Petrus mengingatkan setiap orang percaya, harus memiliki “rasa takut” ketika dia hidup menumpang di dunia ini. Kata “menumpang” mengandung makna bahwa dunia ini adalah tempat tinggal sementara (bukan tempat tinggal yang tetap). Sebagai orang yang “menumpang” haruslah pintar-printar menempatkan diri, karena sebagai “penumpang” sering kali di curigai, diperhatikan setiap tindak-tanduknya, dicari-cari kesalahannya (kelemahannya). Di dalam 2 Pertus 3:13, dikatakan “siapakah yang berbuat jahat terhadap kamu jika kamu rajin dan berbuat baik?”. Dalam kehidupan ini benyak juga penderitaan menimpa kehidupan disebabkan “prilaku” kita yang kurang beretika dan bermoral. Sehinnga Petrus mengingatkan, jaga si kap kita supaya jangan mengundang kebencian dan amarah orang lain. Selanjutnya di ayat 14 Petrus mengatakan : “Tetapi sekalipun kamu harus menderita juga karena kebenaran kamu akan bahagia…..”

INFORMASI SUMBER »
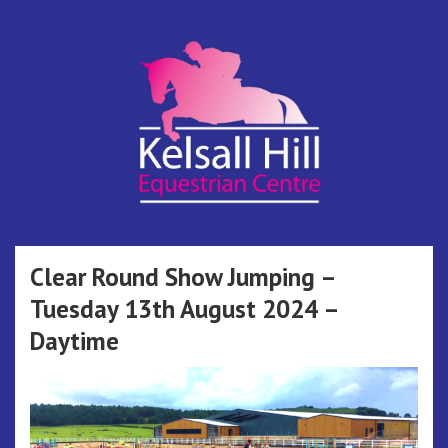
Skip
to
content
Kelsall Hill
Online Entry System
Equestrian
Clear Round Show Jumping –
Tuesday 13th August 2024 –
Centre
Daytime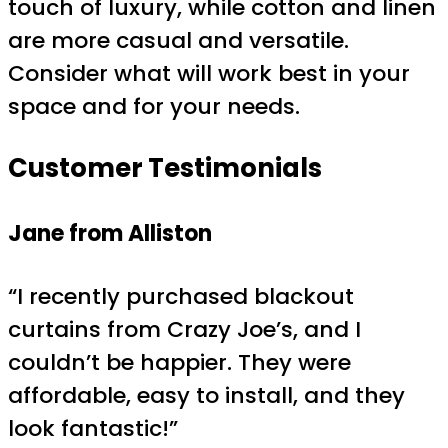
touch of luxury, while cotton and linen
are more casual and versatile.
Consider what will work best in your
space and for your needs.
Customer Testimonials
Jane from Alliston
“I recently purchased blackout
curtains from Crazy Joe’s, and I
couldn’t be happier. They were
affordable, easy to install, and they
look fantastic!”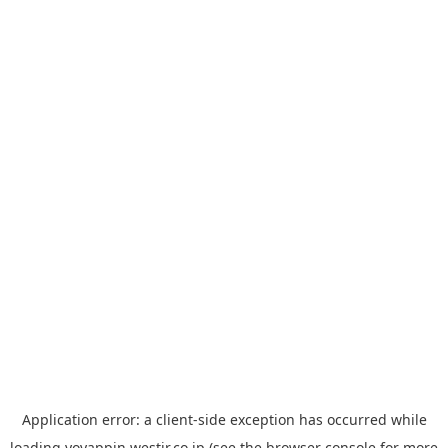
Application error: a
client
-side exception has occurred while
loading
yoyappin.westjr.co.jp
(see the
browser console
for more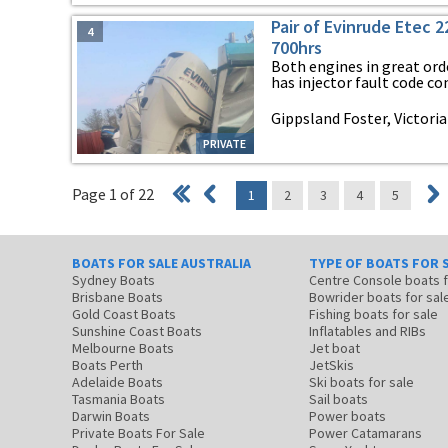
Pair of Evinrude Etec 
4
700hrs
Both engines in great ord
has injector fault code com
Gippsland Foster, Victoria
PRIVATE
Page 1 of 22
1
2
3
4
5
BOATS FOR SALE AUSTRALIA
TYPE OF BOATS FOR 
Sydney Boats
Centre Console boats
Brisbane Boats
Bowrider boats for sal
Gold Coast Boats
Fishing boats for sale
Sunshine Coast Boats
Inflatables and RIBs
Melbourne Boats
Jet boat
Boats Perth
JetSkis
Adelaide Boats
Ski boats for sale
Tasmania Boats
Sail boats
Darwin Boats
Power boats
Private Boats For Sale
Power Catamarans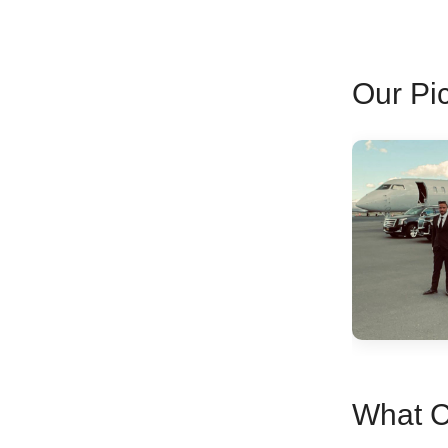
Our Pic
What C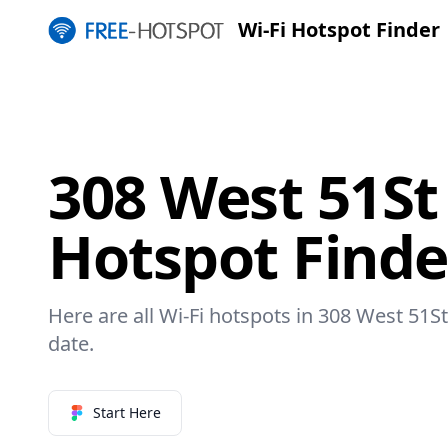
Wi-Fi Hotspot Finder
308 West 51St 
Hotspot Finde
Here are all Wi-Fi hotspots in 308 West 51St
date.
Start Here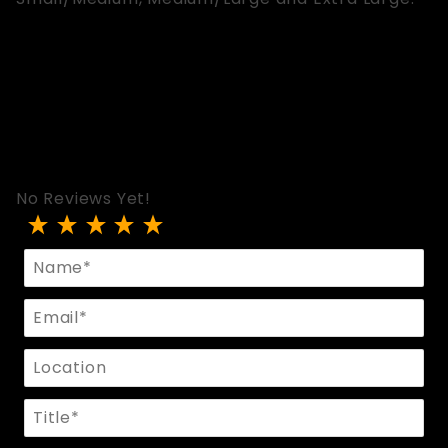
No Reviews Yet!
Review Strap Harness
Name
Email
Location
Title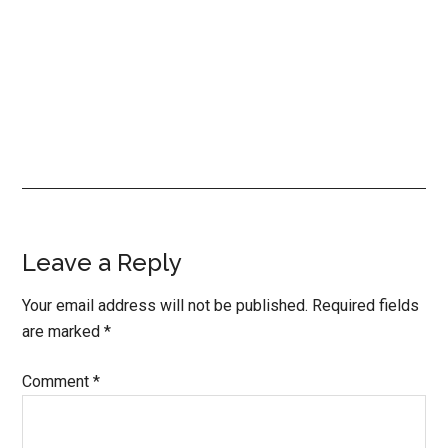
Reader
Leave a Reply
Interactions
Your email address will not be published.
Required fields
are marked
*
Comment
*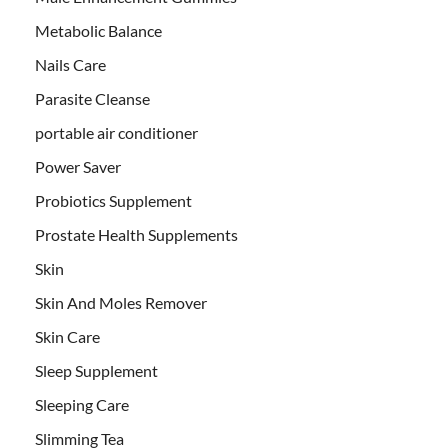
Metabolic Balance
Nails Care
Parasite Cleanse
portable air conditioner
Power Saver
Probiotics Supplement
Prostate Health Supplements
Skin
Skin And Moles Remover
Skin Care
Sleep Supplement
Sleeping Care
Slimming Tea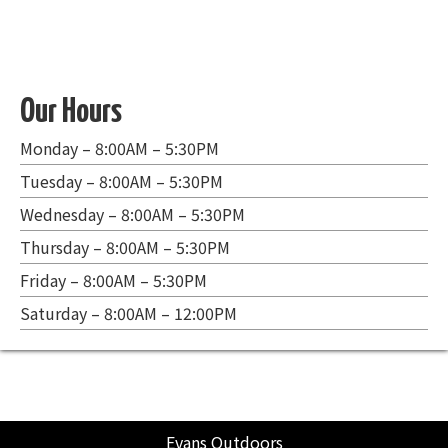
Our Hours
Monday – 8:00AM – 5:30PM
Tuesday – 8:00AM – 5:30PM
Wednesday – 8:00AM – 5:30PM
Thursday – 8:00AM – 5:30PM
Friday – 8:00AM – 5:30PM
Saturday – 8:00AM – 12:00PM
Evans Outdoors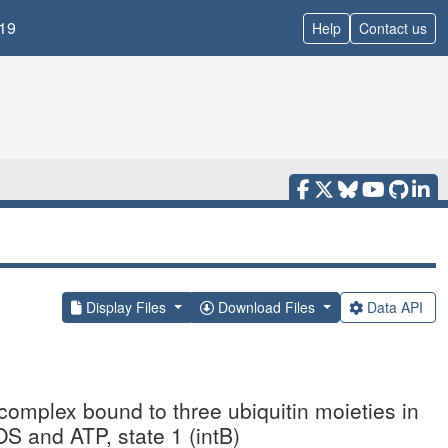
19
Help
Contact us
Display Files
Download Files
Data API
mplex bound to three ubiquitin moieties in
 and ATP, state 1 (intB)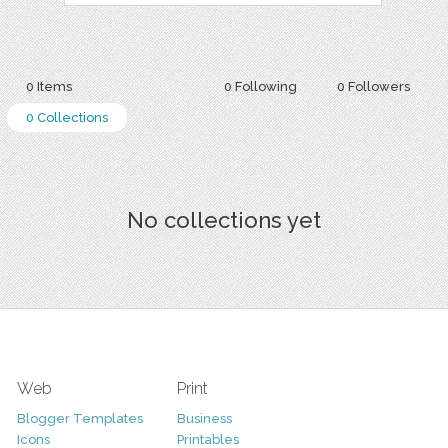
0 Items
0 Following
0 Followers
0 Collections
No collections yet
Web
Print
Blogger Templates
Business
Icons
Printables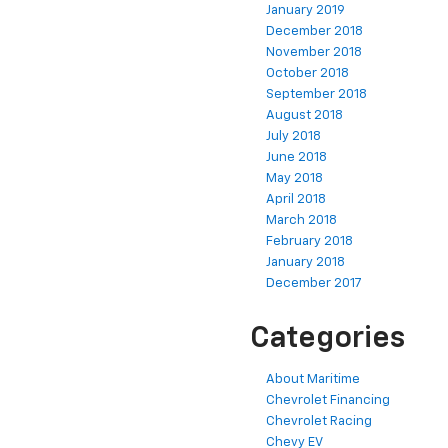
January 2019
December 2018
November 2018
October 2018
September 2018
August 2018
July 2018
June 2018
May 2018
April 2018
March 2018
February 2018
January 2018
December 2017
Categories
About Maritime
Chevrolet Financing
Chevrolet Racing
Chevy EV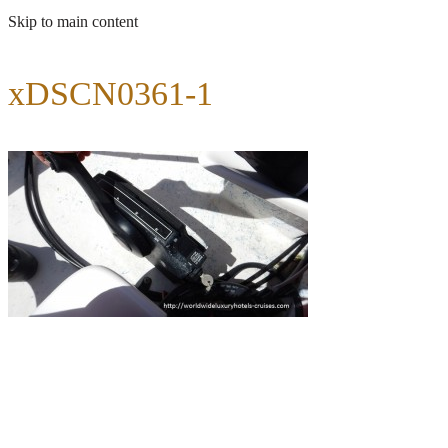
Skip to main content
xDSCN0361-1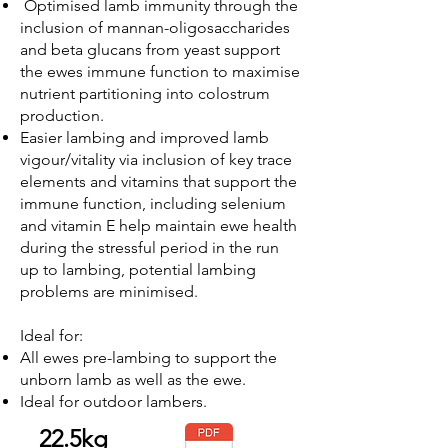
Optimised lamb immunity through the
inclusion of
mannan-oligosaccharides
and beta glucans from yeast support
the ewes immune function to maximise
nutrient partitioning into colostrum
production.
Easier lambing and improved lamb
vigour/vitality via inclusion of key trace
elements and vitamins that support the
immune function, including selenium
and vitamin E help maintain ewe health
during the stressful period in the run
up to lambing, potential lambing
problems are minimised.
Ideal for:
All ewes pre-lambing to support the
unborn lamb as well as the ewe.
Ideal for outdoor lambers.
22.5kg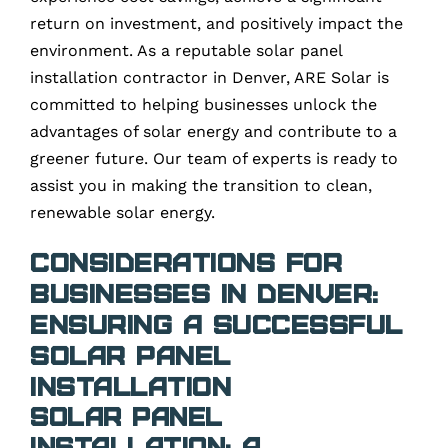
return on investment, and positively impact the
environment. As a reputable solar panel
installation contractor in Denver, ARE Solar is
committed to helping businesses unlock the
advantages of solar energy and contribute to a
greener future. Our team of experts is ready to
assist you in making the transition to clean,
renewable solar energy.
Considerations for
Businesses in Denver:
Ensuring a Successful
Solar Panel
Installation
Solar Panel
Installation: A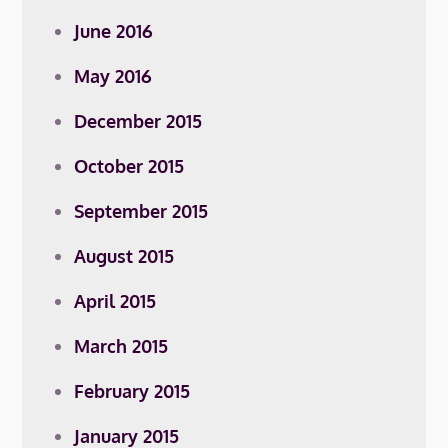
June 2016
May 2016
December 2015
October 2015
September 2015
August 2015
April 2015
March 2015
February 2015
January 2015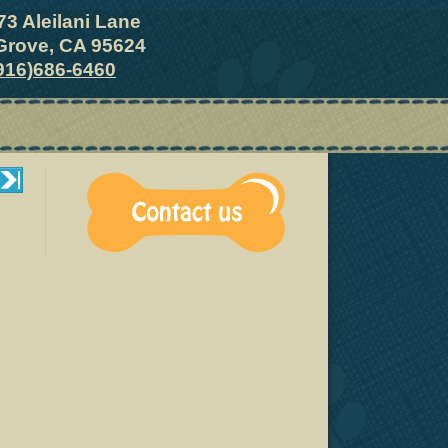
73 Aleilani Lane
Grove, CA 95624
916)686-6460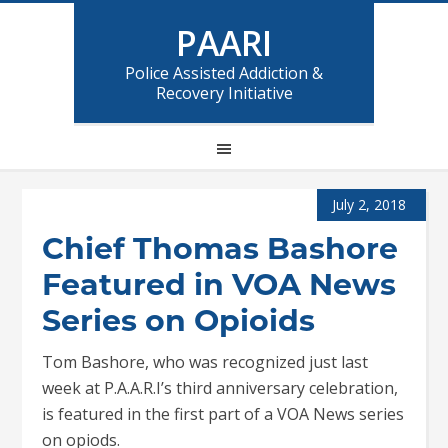
PAARI
Police Assisted Addiction &
Recovery Initiative
July 2, 2018
Chief Thomas Bashore
Featured in VOA News
Series on Opioids
Tom Bashore, who was recognized just last
week at P.A.A.R.I’s third anniversary celebration,
is featured in the first part of a VOA News series
on opiods.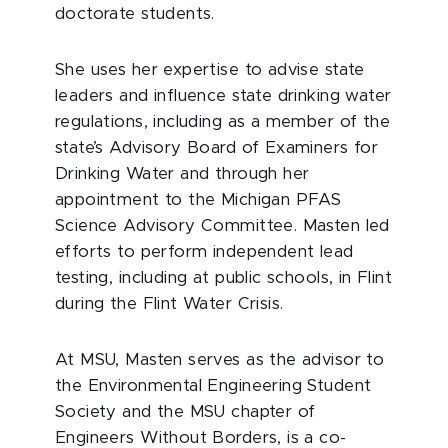
doctorate students.
She uses her expertise to advise state
leaders and influence state drinking water
regulations, including as a member of the
state’s Advisory Board of Examiners for
Drinking Water and through her
appointment to the Michigan PFAS
Science Advisory Committee. Masten led
efforts to perform independent lead
testing, including at public schools, in Flint
during the Flint Water Crisis.
At MSU, Masten serves as the advisor to
the Environmental Engineering Student
Society and the MSU chapter of
Engineers Without Borders, is a co-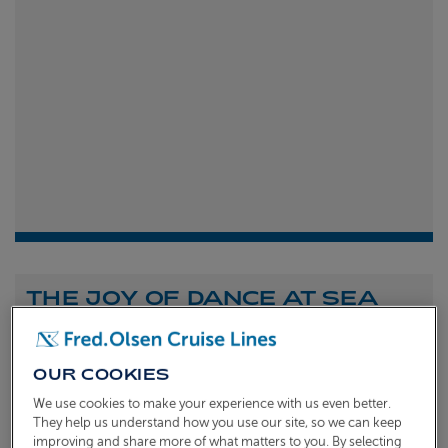
THE JOY OF DANCE AT SEA
Shona Michell
1st
July 2026
OUR COOKIES
To celebrate the launch of our new A Celebration of
We use cookies to make your experience with us even better.
Dance at Sea sailing, we caught up with Dame Arlene
They help us understand how you use our site, so we can keep
improving and share more of what matters to you. By selecting
Phillips and Ian Waite to talk about the joy of dance.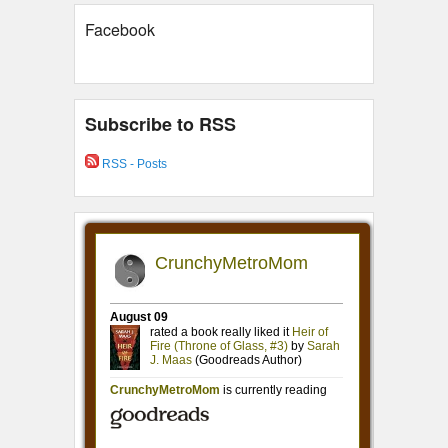
Facebook
Subscribe to RSS
RSS - Posts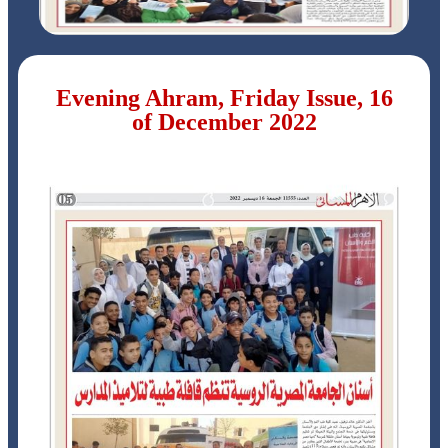
Evening Ahram, Friday Issue, 16
of December 2022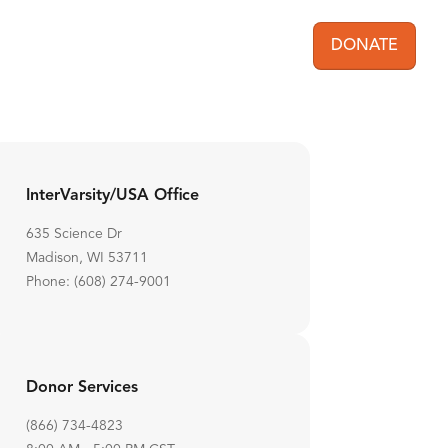
DONATE
User acc
InterVarsity/USA Office
635 Science Dr
Madison, WI 53711
Phone: (608) 274-9001
Donor Services
(866) 734-4823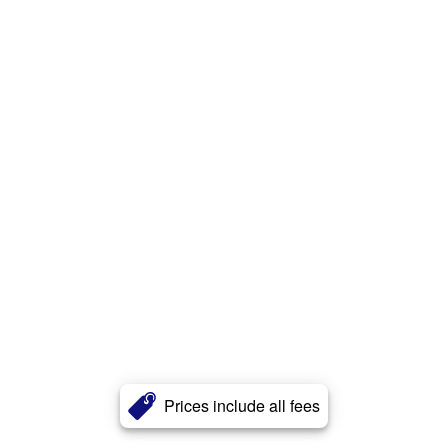
Prices include all fees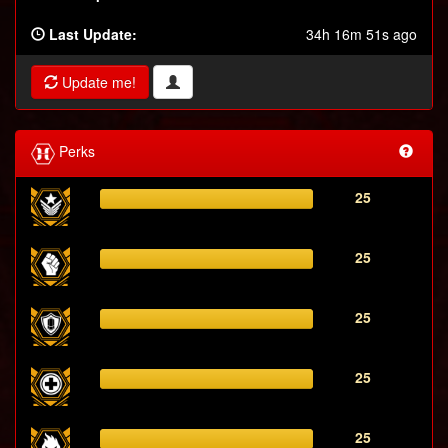
Last Update:
34h 16m 51s ago
Update me!
Perks
25
25
25
25
25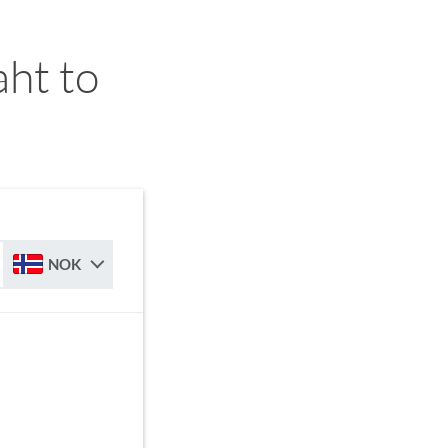
ht to
NOK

SOAL UNTUK DIKERJAKAN »
1 - Dalam renungan tentang hidup menumpang di dunia, apa makna kata "menumpang"?
2 - Teruskan renungan tentang hidup menumpang di dunia itu mulai dari kalimat terakhirnya.

JAWABAN TIAP SOAL »
1 - Dunia ini adalah tempat tinggal sementara, bukan tempat tinggal yang tetap.

2 -
Petrus mengatakan bahwa “rasa takut” sangat dibutuhkan bagi setiap orang percaya untuk menjaga kekudusan. Dalam Kisah Ananias dan Safira yang sepakat membohongi Tuhan berakhir pada kematian, yang menimbulkan rasa takut bagi semua jemaat (Kis. 5:11) peristiwa ini menimbulkan kerendahan hati dan rasa kagum akan kuasa Tuhan.ingga mereka takut melakukan kejahatan. Tanpa rasa takut akan Tuhan manusia tidak akan pernah menghindari dosa. Takut akan Tuhan adalah dasar segala Ilmu pengetahuan (Ams 1:7) Takut akan Tuhan membuat persekutuan menjadi kuat dan utuh serta terus bertumbuh (Kis.9:31)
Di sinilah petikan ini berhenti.